- _Exercise description_
Copy every line from the one containing "pyautogui.moveTo(333, 364)" through the last line of the records below, both included, and nothing else.

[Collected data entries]
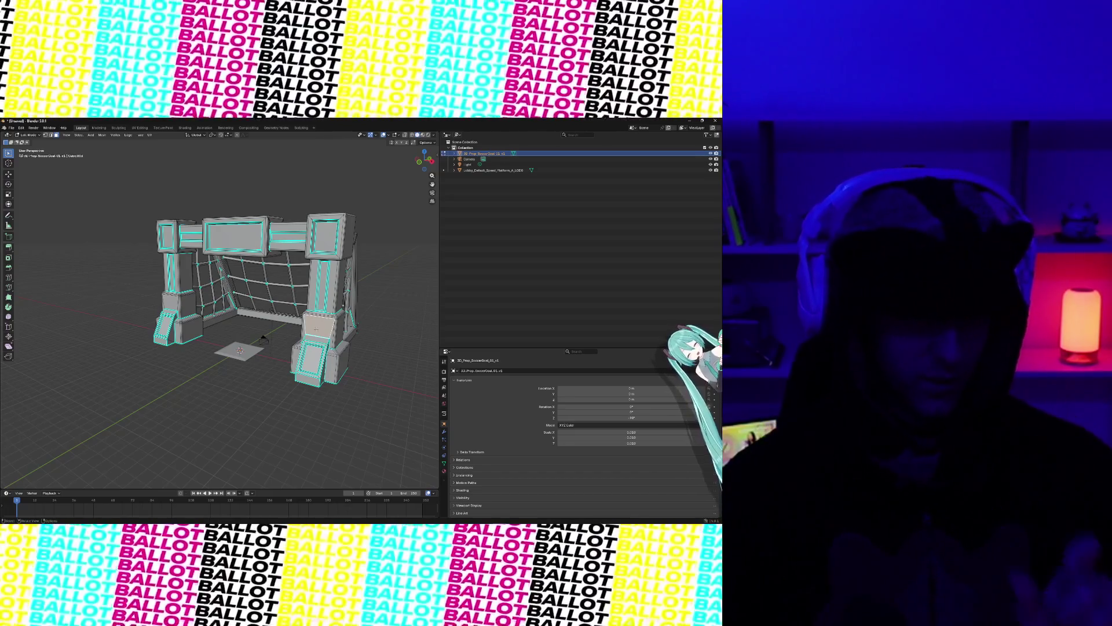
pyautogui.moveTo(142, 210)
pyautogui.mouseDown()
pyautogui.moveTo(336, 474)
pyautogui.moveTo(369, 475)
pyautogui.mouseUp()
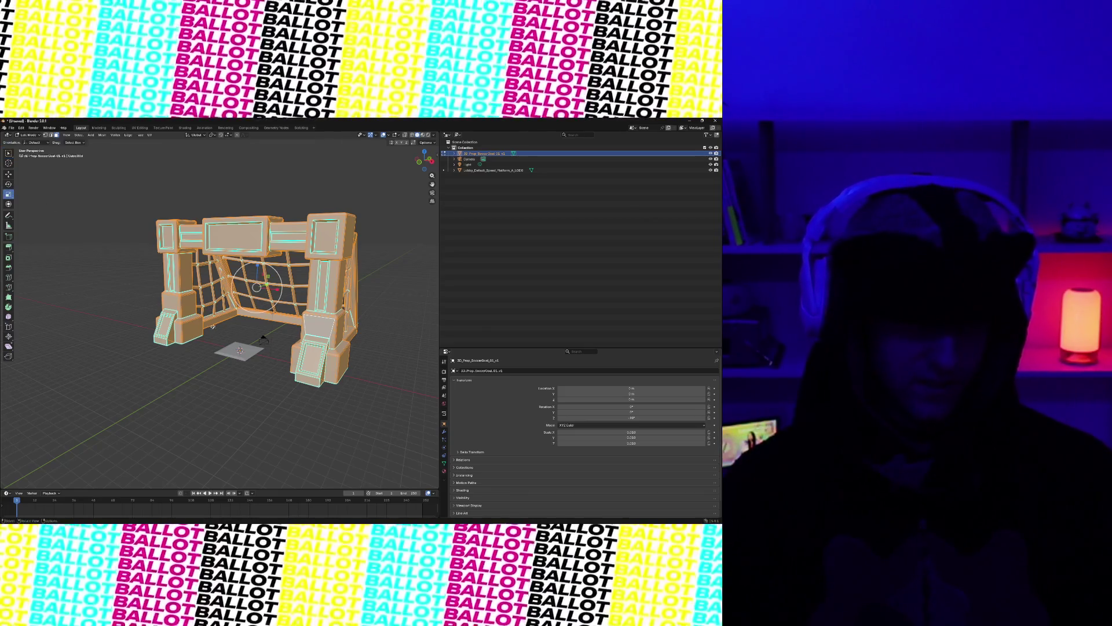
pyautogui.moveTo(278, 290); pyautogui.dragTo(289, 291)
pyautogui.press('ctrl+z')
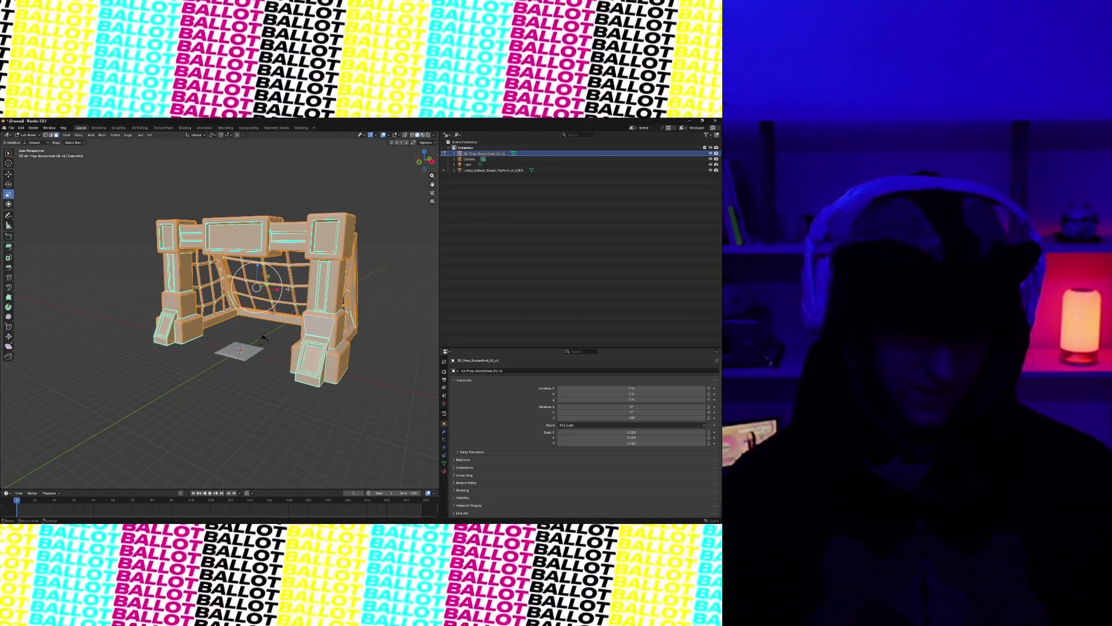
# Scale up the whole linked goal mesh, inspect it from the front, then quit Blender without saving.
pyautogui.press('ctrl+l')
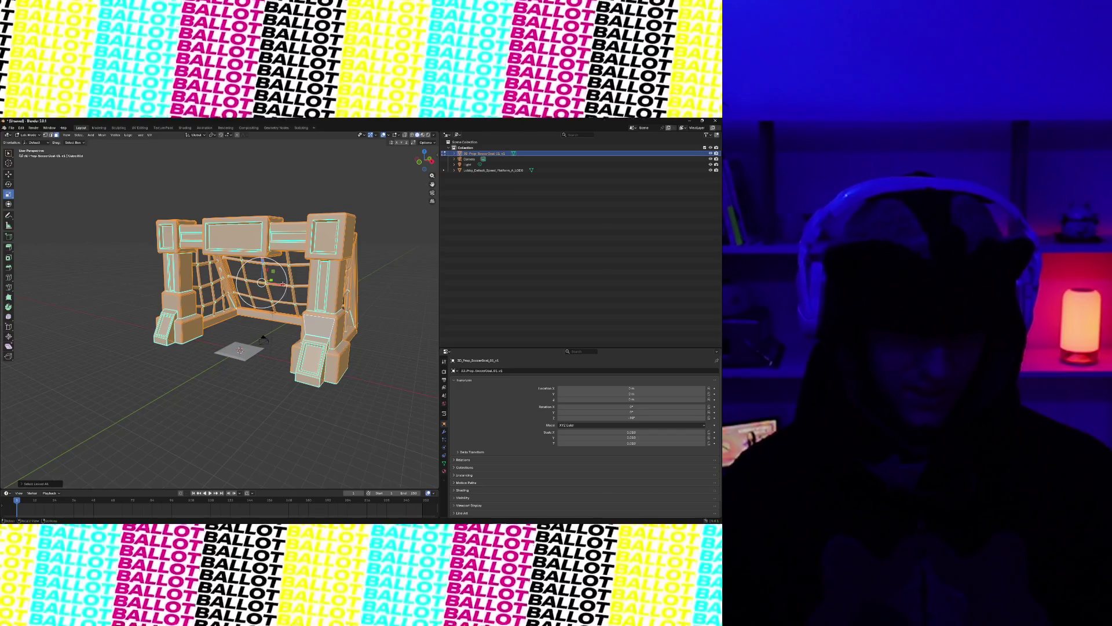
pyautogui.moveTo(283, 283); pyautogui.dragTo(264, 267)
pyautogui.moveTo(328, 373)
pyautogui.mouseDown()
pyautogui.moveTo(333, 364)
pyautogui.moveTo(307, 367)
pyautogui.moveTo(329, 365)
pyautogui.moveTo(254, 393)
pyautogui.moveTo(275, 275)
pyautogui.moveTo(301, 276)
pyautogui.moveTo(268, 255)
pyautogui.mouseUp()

- _Written response_
pyautogui.moveTo(333, 364)
pyautogui.moveTo(307, 367)
pyautogui.moveTo(329, 365)
pyautogui.moveTo(254, 393)
pyautogui.moveTo(275, 275)
pyautogui.moveTo(301, 276)
pyautogui.moveTo(268, 255)
pyautogui.mouseUp()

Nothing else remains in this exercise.